**Job 1**: Report every line in the entries below that contains the word "want".

**Passage to read**:
::::::::

I made up a couple of rough siderods out of 0.064 brass and fitted them in the weekend, so things are slowly moving in the right direction. Some longer brass screws that fit (hopefully) the crankpin holes are on order!










Cheers
Neil


----------



## Mik (Jan 2, 2008)

Lookin good so far!

Ain waiting for parts a bummer? You almost end up checking the mail like a fat lady standing at the oven door yelling "Hurry!"


----------



## wigginsn (Jan 9, 2008)

Ha ha, you nailed it there. C'mon, c'mon - whats taking so long! 

Bolts DID arrive today, yay for Royal Mail, 6 days from order to the door. My punt on BA threads paid off, 6BA is the culprit. Now I can get some bushings made and work a little on the valve gear. 

Cheers 
Neil


----------



## silverstatespecialties (Jan 2, 2008)

Wow, Neil, that is a great looking locomotive!! I love reading about your ability to overcome obstacles and make your vision a reality! 

Thank you, can't wait to read more as this beauty comes closer and closer to life!


----------



## Bob Baxter (Jan 3, 2008)

Here's a 2-4-4-2 that I built about 10 years ago. I saw a picture of a 2-4-4-2 and decided to build one "like" it. Searching through my collection of bits and pieces of Bachmann locomotives were two 0-4-0's with the latest (at that time) drive units. I reduced the wheelbase by cutting out a section of the center of the case. This required the shortening of the drive rods which was accomplished with the help of "U" shaped brass strips glued over the stubs of the shortened rods. They have never failed. 








The driving rods were shortened at the crosshead ends.

The Bachmann drive unit was repositioned putting the motor in a vertical position. A frame of styrene and brass was built to hold the motor in place and a brass bar in a U shape was built to rotate on top of the structure. The wings on the bar attach to the underside of the running boards.










The rear unit also swivels the same way. This is the backside view of the front unit. Some of the structure is part of the original B'mann frame. See the "China" mark.










This is the finished product. All this happened before digital photography came into my life so some of the pictures are scanned from prints.











This is a shot of "Pee Wee" running on the Door Hollow Shortline. She runs for many of the hours that the layout is set up at shows. I love to see her in action. She has run flawlessly until the last show when the glue that I used to connect the frame sections decided to come apart. She went back in the box. Back home, it took about an hour to re-engineer the thing so it won't happen again. I just love seeing this loco run. Every wheel on this loco and the tender are collecting current to run the motors.


----------



## wigginsn (Jan 9, 2008)

Thanks Warren, it's fun working out things as you go. I just keep telling myself its not rocket science - just plastic and brass bits stuck together. 

Bob, thats a great looking loco. Hope mine comes out looking half as good. It's baby steps for me at the moment as I've never built a loco before. Seeing other builds is great motivation - thanks. 

Cheers 
Neil


----------



## Mik (Jan 2, 2008)

Neil, what thoughts have you given the tender?

::::::::

**The data**:
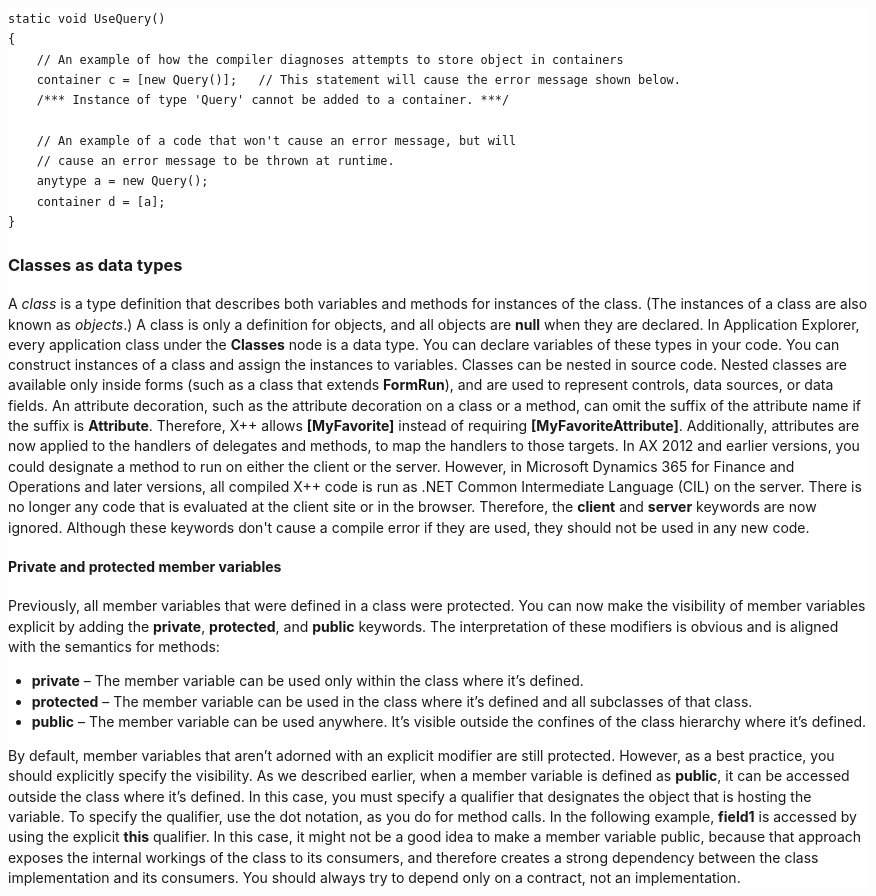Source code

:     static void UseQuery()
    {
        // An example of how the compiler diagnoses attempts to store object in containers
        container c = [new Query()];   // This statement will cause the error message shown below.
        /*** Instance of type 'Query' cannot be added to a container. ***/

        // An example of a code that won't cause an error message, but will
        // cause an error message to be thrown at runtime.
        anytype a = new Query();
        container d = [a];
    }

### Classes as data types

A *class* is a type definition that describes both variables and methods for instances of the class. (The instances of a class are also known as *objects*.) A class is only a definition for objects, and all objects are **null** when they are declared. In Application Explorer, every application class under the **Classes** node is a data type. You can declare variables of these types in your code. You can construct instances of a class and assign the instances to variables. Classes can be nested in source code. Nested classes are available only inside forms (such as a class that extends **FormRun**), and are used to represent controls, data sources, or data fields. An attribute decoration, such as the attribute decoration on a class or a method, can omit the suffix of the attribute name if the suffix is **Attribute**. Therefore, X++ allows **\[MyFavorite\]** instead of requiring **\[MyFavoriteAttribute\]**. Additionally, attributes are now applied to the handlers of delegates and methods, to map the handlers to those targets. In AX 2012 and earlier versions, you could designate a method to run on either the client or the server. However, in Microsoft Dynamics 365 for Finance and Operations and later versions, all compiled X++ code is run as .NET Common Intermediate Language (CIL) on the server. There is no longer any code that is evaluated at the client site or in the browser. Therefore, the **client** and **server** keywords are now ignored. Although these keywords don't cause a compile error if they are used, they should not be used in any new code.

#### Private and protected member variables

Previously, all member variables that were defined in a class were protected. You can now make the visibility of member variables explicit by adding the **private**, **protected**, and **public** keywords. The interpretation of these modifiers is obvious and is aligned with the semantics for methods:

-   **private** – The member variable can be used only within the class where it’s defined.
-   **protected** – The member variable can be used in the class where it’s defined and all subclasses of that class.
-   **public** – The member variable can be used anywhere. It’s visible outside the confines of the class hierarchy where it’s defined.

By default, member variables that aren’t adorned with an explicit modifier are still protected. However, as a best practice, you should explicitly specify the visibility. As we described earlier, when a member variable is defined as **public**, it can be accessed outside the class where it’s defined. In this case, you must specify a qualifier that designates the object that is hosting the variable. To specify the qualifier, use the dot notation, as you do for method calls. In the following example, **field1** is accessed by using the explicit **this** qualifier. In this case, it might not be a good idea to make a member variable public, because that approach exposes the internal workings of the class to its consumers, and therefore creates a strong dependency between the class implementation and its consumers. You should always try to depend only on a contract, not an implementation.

::::::::

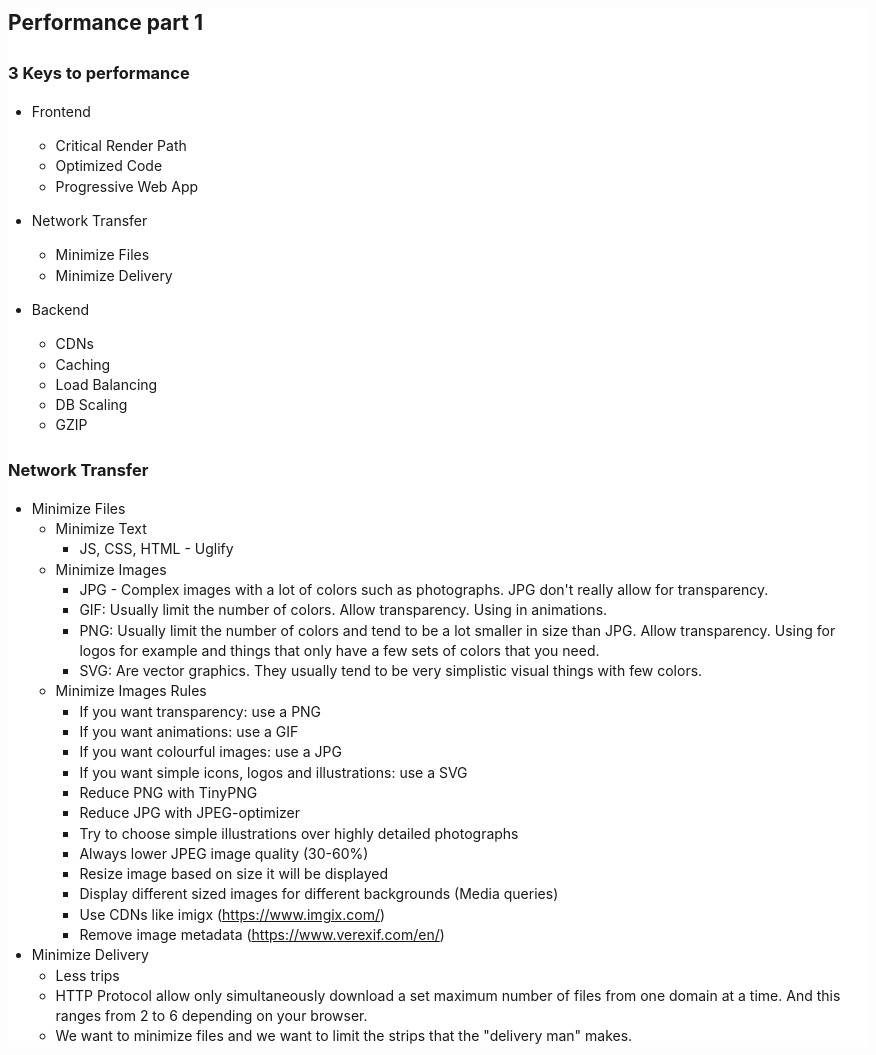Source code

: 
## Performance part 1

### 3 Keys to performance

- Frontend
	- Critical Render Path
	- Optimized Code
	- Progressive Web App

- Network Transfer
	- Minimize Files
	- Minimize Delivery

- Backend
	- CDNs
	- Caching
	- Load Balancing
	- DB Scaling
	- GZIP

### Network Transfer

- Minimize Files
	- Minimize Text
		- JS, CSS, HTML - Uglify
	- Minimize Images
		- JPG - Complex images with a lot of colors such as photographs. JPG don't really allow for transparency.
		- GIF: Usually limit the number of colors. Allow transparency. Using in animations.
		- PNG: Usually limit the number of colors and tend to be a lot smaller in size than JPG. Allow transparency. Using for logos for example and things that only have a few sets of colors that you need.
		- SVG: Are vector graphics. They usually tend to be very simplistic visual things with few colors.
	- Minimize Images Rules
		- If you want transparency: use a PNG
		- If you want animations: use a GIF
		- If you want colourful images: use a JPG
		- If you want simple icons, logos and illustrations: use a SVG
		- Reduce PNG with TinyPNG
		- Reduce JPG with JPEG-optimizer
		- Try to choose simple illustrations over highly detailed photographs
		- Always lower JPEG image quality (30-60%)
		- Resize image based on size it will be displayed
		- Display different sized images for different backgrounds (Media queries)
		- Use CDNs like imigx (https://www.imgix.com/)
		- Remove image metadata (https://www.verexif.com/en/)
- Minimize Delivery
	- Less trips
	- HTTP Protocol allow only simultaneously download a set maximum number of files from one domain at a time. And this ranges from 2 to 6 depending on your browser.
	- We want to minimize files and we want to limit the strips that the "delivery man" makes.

::::::::

**Job 2**: According to the locomotive-building thread, how many days did the bolts take from order to the door?

**Expected answer 1**:
		- If you want transparency: use a PNG
		- If you want animations: use a GIF
		- If you want colourful images: use a JPG
		- If you want simple icons, logos and illustrations: use a SVG
	- We want to minimize files and we want to limit the strips that the "delivery man" makes.

**Expected answer 2**: Six days.